Copy, from the data below, every line that has "histopathology" in it.

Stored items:
Segment Open
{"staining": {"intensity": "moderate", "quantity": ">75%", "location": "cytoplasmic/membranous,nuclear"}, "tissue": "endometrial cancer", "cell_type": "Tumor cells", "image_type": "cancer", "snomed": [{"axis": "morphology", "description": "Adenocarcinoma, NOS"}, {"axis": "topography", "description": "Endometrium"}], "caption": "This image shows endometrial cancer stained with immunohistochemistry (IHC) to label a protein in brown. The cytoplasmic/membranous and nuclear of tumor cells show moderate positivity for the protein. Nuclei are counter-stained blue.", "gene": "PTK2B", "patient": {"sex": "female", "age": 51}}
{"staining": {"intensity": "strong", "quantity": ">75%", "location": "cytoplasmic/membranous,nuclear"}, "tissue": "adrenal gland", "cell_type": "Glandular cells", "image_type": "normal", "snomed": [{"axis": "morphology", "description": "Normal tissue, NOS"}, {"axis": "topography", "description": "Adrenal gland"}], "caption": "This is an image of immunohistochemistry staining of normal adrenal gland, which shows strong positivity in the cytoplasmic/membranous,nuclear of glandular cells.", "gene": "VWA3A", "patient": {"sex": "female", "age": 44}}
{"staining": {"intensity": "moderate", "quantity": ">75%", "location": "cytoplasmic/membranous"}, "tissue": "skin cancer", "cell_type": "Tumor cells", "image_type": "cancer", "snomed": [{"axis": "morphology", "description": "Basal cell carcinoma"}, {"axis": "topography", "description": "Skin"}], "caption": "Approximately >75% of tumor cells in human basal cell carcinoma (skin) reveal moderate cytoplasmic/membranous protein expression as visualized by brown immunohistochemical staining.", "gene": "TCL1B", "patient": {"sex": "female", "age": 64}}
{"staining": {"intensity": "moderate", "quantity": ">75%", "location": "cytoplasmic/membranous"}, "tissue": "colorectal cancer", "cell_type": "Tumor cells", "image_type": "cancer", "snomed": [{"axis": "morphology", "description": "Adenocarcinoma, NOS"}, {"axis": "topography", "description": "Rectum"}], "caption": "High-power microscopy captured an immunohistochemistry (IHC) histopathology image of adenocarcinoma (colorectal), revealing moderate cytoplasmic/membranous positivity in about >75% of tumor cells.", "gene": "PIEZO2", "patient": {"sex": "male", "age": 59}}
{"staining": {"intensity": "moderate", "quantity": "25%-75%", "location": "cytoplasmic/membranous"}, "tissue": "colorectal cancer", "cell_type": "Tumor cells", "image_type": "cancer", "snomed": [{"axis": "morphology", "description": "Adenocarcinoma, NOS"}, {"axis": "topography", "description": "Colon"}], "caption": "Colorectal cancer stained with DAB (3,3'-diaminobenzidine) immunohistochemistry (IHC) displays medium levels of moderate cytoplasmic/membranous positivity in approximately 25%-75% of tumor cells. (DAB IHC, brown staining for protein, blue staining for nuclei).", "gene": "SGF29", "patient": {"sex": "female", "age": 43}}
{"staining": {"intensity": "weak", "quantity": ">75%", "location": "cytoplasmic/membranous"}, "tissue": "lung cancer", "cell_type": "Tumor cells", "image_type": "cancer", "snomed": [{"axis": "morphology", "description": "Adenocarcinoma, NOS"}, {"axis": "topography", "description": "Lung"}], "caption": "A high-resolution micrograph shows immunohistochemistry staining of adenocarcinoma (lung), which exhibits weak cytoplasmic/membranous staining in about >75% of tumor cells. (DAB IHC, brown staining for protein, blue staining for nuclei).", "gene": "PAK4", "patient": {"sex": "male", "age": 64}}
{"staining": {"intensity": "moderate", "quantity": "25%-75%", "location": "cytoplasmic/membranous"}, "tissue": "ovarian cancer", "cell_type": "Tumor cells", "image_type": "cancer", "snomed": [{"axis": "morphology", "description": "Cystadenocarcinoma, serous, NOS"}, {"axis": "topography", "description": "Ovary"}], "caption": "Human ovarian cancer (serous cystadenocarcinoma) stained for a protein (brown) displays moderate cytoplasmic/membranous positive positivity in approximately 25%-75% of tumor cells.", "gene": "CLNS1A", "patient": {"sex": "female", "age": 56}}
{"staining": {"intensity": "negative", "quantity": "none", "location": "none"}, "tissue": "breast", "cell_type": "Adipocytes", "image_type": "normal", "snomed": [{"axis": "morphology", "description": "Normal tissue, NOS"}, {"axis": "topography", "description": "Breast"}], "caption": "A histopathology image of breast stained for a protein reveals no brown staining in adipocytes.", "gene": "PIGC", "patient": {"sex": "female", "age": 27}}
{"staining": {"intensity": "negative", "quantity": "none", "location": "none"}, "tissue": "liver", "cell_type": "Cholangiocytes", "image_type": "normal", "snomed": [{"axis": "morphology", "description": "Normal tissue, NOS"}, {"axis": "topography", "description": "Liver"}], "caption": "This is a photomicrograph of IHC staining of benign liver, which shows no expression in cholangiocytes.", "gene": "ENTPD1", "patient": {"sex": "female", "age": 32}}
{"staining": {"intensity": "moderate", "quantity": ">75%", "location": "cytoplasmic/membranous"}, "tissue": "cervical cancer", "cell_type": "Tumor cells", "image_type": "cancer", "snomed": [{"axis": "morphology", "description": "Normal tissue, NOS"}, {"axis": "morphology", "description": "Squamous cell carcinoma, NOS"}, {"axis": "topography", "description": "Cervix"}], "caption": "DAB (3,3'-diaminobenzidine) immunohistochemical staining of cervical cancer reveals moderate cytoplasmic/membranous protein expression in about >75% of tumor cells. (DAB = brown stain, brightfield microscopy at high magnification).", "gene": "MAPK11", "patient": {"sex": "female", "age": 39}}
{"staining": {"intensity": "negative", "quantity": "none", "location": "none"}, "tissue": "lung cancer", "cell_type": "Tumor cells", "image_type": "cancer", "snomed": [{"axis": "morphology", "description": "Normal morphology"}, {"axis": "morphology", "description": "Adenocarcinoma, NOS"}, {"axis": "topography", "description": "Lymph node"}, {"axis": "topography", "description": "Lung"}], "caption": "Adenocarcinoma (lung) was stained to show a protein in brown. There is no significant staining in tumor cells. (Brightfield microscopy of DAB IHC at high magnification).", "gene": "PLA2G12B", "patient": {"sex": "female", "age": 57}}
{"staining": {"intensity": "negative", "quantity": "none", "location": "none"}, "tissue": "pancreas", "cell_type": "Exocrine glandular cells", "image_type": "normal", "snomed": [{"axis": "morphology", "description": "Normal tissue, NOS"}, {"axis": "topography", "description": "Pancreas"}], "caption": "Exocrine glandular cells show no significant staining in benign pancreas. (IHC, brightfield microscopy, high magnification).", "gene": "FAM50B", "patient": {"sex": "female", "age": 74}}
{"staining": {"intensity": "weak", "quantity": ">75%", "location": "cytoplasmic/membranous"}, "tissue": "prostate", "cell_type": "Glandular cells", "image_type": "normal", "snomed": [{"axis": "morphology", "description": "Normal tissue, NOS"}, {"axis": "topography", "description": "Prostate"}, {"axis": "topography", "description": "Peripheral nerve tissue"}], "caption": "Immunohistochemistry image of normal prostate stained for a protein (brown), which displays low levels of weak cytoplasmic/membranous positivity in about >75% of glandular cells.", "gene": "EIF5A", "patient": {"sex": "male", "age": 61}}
Segment Closed
TASK RESULT
{"staining": {"intensity": "moderate", "quantity": ">75%", "location": "cytoplasmic/membranous"}, "tissue": "colorectal cancer", "cell_type": "Tumor cells", "image_type": "cancer", "snomed": [{"axis": "morphology", "description": "Adenocarcinoma, NOS"}, {"axis": "topography", "description": "Rectum"}], "caption": "High-power microscopy captured an immunohistochemistry (IHC) histopathology image of adenocarcinoma (colorectal), revealing moderate cytoplasmic/membranous positivity in about >75% of tumor cells.", "gene": "PIEZO2", "patient": {"sex": "male", "age": 59}}
{"staining": {"intensity": "negative", "quantity": "none", "location": "none"}, "tissue": "breast", "cell_type": "Adipocytes", "image_type": "normal", "snomed": [{"axis": "morphology", "description": "Normal tissue, NOS"}, {"axis": "topography", "description": "Breast"}], "caption": "A histopathology image of breast stained for a protein reveals no brown staining in adipocytes.", "gene": "PIGC", "patient": {"sex": "female", "age": 27}}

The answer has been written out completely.